Pour les contraceptifs oraux de troisième génération, tels que le désogestrel combiné (Marvelon), l'éthinylestradiol/noréthindrone combinés (Ministrel) et l'acétate de cyprotérone combiné (Diane-35), la conception est possible dès le mois suivant l'arrêt du traitement.
Recommandation : d'un point de vue eugénique, il est conseillé d'attendre 2 à 3 mois afin de permettre à la fonction ovarienne et à l'endomètre de se rétablir avant de concevoir.
Dispositif intra-utérin (DIU)
Le dispositif intra-utérin, communément appelé « stérilet ».
Mécanisme contraceptif : le DIU est placé dans l'utérus. En tant que corps étranger distinct des tissus corporels, il induit des modifications dans la cavité utérine et les trompes de Fallope. Ces altérations altèrent la motilité des spermatozoïdes, entravant leur capacité à atteindre l'ovule. Même si la fécondation a lieu, l'ovule fécondé ne peut pas ou a du mal à s'implanter et à se développer dans l'utérus, empêchant ainsi la grossesse.
En général, après le retrait, la cavité utérine et les trompes de Fallope retrouvent rapidement leur état initial. Comment peut-on s'assurer que l'environnement interne est complètement rétabli ?C'est très simple : il suffit d'observer votre cycle menstruel pendant le premier mois suivant le retrait. Si le moment et le flux ressemblent à votre cycle avant le DIU, cela indique que les conditions sont favorables et vous pouvez envisager une grossesse.
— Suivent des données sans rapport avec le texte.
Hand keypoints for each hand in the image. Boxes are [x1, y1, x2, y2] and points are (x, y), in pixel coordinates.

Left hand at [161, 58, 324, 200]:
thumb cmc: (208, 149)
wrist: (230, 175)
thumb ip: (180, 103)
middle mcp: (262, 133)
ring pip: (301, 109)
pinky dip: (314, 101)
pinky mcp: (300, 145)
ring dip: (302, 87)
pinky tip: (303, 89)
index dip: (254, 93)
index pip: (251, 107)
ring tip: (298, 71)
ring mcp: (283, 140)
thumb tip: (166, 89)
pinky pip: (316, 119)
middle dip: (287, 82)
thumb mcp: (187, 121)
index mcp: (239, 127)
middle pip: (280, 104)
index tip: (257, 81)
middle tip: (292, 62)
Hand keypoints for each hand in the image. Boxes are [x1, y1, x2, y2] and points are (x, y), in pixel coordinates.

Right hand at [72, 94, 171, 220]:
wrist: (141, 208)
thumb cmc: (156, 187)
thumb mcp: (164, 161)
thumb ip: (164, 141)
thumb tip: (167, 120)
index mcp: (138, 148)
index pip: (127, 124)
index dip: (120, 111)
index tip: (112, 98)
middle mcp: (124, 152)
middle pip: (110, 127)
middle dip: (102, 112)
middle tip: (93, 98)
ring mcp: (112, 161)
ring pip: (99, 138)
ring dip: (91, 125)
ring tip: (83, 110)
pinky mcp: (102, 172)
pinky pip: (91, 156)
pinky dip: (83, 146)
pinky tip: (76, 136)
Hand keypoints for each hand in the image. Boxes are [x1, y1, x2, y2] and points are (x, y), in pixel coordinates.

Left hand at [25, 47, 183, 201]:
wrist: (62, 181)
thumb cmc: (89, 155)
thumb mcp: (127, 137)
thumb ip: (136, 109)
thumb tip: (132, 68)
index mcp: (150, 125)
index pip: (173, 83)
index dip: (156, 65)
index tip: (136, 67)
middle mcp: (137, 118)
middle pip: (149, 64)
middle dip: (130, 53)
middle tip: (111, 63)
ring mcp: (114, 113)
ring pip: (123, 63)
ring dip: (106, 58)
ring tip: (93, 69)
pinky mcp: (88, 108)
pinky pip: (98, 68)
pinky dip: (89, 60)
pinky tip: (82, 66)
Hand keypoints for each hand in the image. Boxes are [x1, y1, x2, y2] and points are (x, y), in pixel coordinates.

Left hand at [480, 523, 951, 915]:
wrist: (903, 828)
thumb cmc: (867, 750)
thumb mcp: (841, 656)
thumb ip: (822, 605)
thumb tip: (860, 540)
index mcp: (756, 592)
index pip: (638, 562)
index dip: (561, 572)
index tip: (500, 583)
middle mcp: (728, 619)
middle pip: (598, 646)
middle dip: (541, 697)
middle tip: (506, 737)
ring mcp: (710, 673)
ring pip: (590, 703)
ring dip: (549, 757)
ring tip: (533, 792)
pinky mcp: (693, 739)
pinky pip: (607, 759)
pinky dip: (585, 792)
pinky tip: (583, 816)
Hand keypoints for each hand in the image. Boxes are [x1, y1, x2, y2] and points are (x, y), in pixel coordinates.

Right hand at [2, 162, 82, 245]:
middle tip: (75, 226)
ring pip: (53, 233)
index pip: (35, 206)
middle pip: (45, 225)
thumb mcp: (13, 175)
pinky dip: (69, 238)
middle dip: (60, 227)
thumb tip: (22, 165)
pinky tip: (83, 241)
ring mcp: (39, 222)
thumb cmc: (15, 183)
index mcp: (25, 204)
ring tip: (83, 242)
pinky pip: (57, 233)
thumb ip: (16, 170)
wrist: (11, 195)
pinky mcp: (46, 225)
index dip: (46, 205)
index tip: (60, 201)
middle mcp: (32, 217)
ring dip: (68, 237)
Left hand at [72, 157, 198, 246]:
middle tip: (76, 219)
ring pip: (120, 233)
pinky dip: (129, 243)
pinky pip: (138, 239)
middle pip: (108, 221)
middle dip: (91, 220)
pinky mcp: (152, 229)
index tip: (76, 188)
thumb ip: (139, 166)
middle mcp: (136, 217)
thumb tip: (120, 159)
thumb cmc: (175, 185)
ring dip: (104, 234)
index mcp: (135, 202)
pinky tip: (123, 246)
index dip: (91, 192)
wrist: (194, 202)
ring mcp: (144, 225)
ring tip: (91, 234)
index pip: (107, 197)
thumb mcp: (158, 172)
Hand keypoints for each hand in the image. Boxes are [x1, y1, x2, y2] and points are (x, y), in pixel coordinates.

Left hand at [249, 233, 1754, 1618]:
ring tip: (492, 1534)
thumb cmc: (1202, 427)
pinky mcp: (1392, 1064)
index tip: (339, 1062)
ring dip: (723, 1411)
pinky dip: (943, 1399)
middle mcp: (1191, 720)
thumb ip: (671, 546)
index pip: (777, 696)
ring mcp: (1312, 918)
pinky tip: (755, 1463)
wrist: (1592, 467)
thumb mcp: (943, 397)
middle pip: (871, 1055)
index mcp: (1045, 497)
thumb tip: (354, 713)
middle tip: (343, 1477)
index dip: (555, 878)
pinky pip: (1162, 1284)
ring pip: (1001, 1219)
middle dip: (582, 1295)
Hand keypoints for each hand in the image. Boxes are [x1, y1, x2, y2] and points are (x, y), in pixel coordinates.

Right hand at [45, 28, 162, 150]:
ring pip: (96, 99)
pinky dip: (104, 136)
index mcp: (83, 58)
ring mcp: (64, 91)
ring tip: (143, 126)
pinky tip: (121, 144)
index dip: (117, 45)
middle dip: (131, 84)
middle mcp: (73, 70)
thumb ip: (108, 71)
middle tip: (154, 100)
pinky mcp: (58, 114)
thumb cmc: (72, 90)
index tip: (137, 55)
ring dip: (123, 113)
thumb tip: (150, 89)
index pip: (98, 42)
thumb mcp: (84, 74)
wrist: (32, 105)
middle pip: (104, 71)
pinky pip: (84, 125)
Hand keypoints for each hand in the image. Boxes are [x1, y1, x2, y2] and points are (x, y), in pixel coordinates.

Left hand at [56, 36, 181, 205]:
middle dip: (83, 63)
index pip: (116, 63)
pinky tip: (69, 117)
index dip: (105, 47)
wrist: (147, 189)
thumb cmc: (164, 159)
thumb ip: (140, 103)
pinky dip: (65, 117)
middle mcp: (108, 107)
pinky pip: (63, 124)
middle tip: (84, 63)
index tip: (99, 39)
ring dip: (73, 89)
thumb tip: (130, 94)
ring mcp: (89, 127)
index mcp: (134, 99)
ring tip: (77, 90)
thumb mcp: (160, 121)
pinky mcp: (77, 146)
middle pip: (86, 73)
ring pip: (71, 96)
Si vous constatez des saignements prolongés ou abondants, il est conseillé de consulter votre médecin afin de vérifier l'absence d'anomalies dans la cavité utérine, garantissant ainsi un environnement chaleureux et sûr pour votre bébé.
Implants sous-cutanés
L'implant sous-cutané actuellement utilisé est un bâtonnet en silicone libérant du lévonorgestrel. Ces bâtonnets en silicone contiennent de nombreux pores microscopiques, ce qui permet au médicament d'être libéré à un rythme constant et lent après l'implantation.
Mécanisme contraceptif : l'implant sous-cutané assure son efficacité contraceptive grâce à plusieurs mécanismes.
(1) Il inhibe le développement folliculaire ou provoque une maturation folliculaire incomplète ;
(2) Épaississement et augmentation de la viscosité de la glaire cervicale afin d'empêcher le passage des spermatozoïdes à travers le col de l'utérus ;
(3) Inhibition de la croissance de l'endomètre afin d'empêcher l'implantation d'un ovule fécondé.
Après le retrait de l'implant, le lévonorgestrel est éliminé du plasma en 96 heures. La conception est donc possible après un cycle menstruel normal.